Material provided below:
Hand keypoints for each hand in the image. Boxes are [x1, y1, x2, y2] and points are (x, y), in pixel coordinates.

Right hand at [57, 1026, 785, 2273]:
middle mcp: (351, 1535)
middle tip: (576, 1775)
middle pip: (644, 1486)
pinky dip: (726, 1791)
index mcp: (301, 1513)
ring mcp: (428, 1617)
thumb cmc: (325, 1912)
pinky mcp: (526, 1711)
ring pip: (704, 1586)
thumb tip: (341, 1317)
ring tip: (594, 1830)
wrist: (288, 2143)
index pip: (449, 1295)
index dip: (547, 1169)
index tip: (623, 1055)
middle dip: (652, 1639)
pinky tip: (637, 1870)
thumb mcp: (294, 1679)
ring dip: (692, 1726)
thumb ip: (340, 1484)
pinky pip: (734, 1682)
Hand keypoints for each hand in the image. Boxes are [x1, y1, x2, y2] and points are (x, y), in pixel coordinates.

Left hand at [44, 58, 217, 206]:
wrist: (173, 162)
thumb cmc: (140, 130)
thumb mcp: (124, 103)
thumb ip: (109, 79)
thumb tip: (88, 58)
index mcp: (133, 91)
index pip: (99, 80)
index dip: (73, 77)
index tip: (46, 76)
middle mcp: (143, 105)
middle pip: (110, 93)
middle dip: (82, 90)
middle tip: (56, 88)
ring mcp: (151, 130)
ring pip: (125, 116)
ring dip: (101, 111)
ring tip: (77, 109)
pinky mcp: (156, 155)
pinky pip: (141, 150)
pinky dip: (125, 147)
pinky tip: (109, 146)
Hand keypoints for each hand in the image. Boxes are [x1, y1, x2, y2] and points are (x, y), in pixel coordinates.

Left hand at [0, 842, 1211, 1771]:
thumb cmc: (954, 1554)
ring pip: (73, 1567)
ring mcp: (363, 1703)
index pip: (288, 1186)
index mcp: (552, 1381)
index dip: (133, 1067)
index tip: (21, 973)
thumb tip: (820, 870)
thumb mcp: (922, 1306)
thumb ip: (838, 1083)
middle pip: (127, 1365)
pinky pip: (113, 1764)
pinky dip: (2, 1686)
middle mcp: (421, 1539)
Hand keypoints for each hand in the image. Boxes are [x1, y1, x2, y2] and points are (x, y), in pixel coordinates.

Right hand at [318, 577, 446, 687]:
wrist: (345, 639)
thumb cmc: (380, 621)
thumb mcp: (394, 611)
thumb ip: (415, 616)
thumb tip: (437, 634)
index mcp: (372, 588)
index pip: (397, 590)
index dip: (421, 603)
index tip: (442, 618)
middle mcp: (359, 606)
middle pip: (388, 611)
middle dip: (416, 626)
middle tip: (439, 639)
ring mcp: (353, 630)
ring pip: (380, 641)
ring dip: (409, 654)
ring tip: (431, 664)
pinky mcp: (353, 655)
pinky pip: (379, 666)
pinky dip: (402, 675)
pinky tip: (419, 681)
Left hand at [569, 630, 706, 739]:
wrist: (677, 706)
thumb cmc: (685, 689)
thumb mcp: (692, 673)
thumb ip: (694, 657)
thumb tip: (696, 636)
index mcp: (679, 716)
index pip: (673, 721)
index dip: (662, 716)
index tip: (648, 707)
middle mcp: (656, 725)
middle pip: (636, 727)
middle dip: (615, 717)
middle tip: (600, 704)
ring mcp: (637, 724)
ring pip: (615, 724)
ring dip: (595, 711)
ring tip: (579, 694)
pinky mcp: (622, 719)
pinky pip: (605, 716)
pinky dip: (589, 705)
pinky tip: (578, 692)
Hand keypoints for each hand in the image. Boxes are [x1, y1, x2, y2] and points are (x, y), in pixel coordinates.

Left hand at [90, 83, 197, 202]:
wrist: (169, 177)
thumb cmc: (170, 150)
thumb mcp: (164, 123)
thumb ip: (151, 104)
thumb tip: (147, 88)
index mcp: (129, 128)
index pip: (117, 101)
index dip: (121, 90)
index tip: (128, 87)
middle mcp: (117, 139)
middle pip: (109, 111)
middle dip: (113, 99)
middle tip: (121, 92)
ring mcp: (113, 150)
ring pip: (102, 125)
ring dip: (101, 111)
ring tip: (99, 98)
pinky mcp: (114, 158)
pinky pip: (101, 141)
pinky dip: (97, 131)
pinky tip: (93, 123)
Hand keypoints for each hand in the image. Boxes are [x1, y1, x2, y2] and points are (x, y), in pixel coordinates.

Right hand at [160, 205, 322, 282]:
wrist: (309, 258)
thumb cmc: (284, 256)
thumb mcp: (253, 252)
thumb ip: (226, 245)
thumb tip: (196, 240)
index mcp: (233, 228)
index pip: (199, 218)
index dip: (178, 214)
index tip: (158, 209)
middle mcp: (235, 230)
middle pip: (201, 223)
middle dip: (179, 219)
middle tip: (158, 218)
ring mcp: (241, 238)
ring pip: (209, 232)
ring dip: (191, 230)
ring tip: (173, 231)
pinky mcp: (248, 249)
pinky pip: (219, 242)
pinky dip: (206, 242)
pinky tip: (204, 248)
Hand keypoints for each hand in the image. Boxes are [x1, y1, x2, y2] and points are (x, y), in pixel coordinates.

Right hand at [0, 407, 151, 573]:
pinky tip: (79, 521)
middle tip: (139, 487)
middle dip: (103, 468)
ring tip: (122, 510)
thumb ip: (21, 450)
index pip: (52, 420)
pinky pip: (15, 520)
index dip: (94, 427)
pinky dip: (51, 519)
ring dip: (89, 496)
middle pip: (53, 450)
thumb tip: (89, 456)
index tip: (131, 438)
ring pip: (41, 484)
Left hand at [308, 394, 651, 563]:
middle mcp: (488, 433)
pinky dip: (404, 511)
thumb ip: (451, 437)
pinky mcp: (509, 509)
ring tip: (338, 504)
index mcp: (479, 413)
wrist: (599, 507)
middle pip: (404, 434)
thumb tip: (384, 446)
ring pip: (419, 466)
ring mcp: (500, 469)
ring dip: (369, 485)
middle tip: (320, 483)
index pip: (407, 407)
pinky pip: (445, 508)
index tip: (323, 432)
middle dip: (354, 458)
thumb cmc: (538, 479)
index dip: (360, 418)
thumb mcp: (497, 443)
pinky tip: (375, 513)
End of Material provided.
What is being asked ->
Which lines above run from the one containing "index pip: (288, 1186)" to the one containing "pinky tip: (93, 123)"? Give them again exactly, both ends included.

Task response ->
index pip: (288, 1186)
index mcp: (552, 1381)
index dip: (133, 1067)
index tip: (21, 973)
thumb tip: (820, 870)
thumb mcp: (922, 1306)
thumb ip: (838, 1083)
middle pip: (127, 1365)
pinky pip: (113, 1764)
pinky dip: (2, 1686)
middle mcp: (421, 1539)
Hand keypoints for each hand in the image. Boxes are [x1, y1, x2, y2] and points are (x, y), in pixel coordinates.

Right hand at [318, 577, 446, 687]:
wrist: (345, 639)
thumb cmc: (380, 621)
thumb mcp: (394, 611)
thumb ip: (415, 616)
thumb tip: (437, 634)
index mcp: (372, 588)
index pip: (397, 590)
index dip: (421, 603)
index tip: (442, 618)
middle mcp: (359, 606)
middle pip: (388, 611)
middle dip: (416, 626)
middle tip: (439, 639)
ring mcp: (353, 630)
ring pip: (380, 641)
ring dip: (409, 654)
ring tip: (431, 664)
pinky mcp: (353, 655)
pinky pip: (379, 666)
pinky dip: (402, 675)
pinky tip: (419, 681)
Left hand at [569, 630, 706, 739]:
wrist: (677, 706)
thumb cmc: (685, 689)
thumb mcp: (692, 673)
thumb ip: (694, 657)
thumb tip: (696, 636)
index mcp: (679, 716)
index pip: (673, 721)
index dip: (662, 716)
index tip: (648, 707)
middle mcp: (656, 725)
middle pip: (636, 727)
middle dip: (615, 717)
middle tip: (600, 704)
ring mcp: (637, 724)
ring pip: (615, 724)
ring dip: (595, 711)
ring tip: (579, 694)
pinky mcp: (622, 719)
pinky pip: (605, 716)
pinky dip: (589, 705)
pinky tip: (578, 692)
Hand keypoints for each hand in the image. Boxes are [x1, y1, x2, y2] and points are (x, y), in pixel coordinates.

Left hand at [90, 83, 197, 202]:
wrist: (169, 177)
thumb cmc: (170, 150)
thumb mcp: (164, 123)
thumb ip: (151, 104)
thumb tip: (147, 88)
index mcp: (129, 128)
index pip: (117, 101)
index dip: (121, 90)
index tip: (128, 87)
middle mcp: (117, 139)
middle pip: (109, 111)
middle dip: (113, 99)
middle tip: (121, 92)
ring mcp: (113, 150)
ring pip: (102, 125)
ring dip: (101, 111)
ring tip: (99, 98)
pinky mcp: (114, 158)
pinky pip: (101, 141)
pinky dip: (97, 131)
pinky tip: (93, 123)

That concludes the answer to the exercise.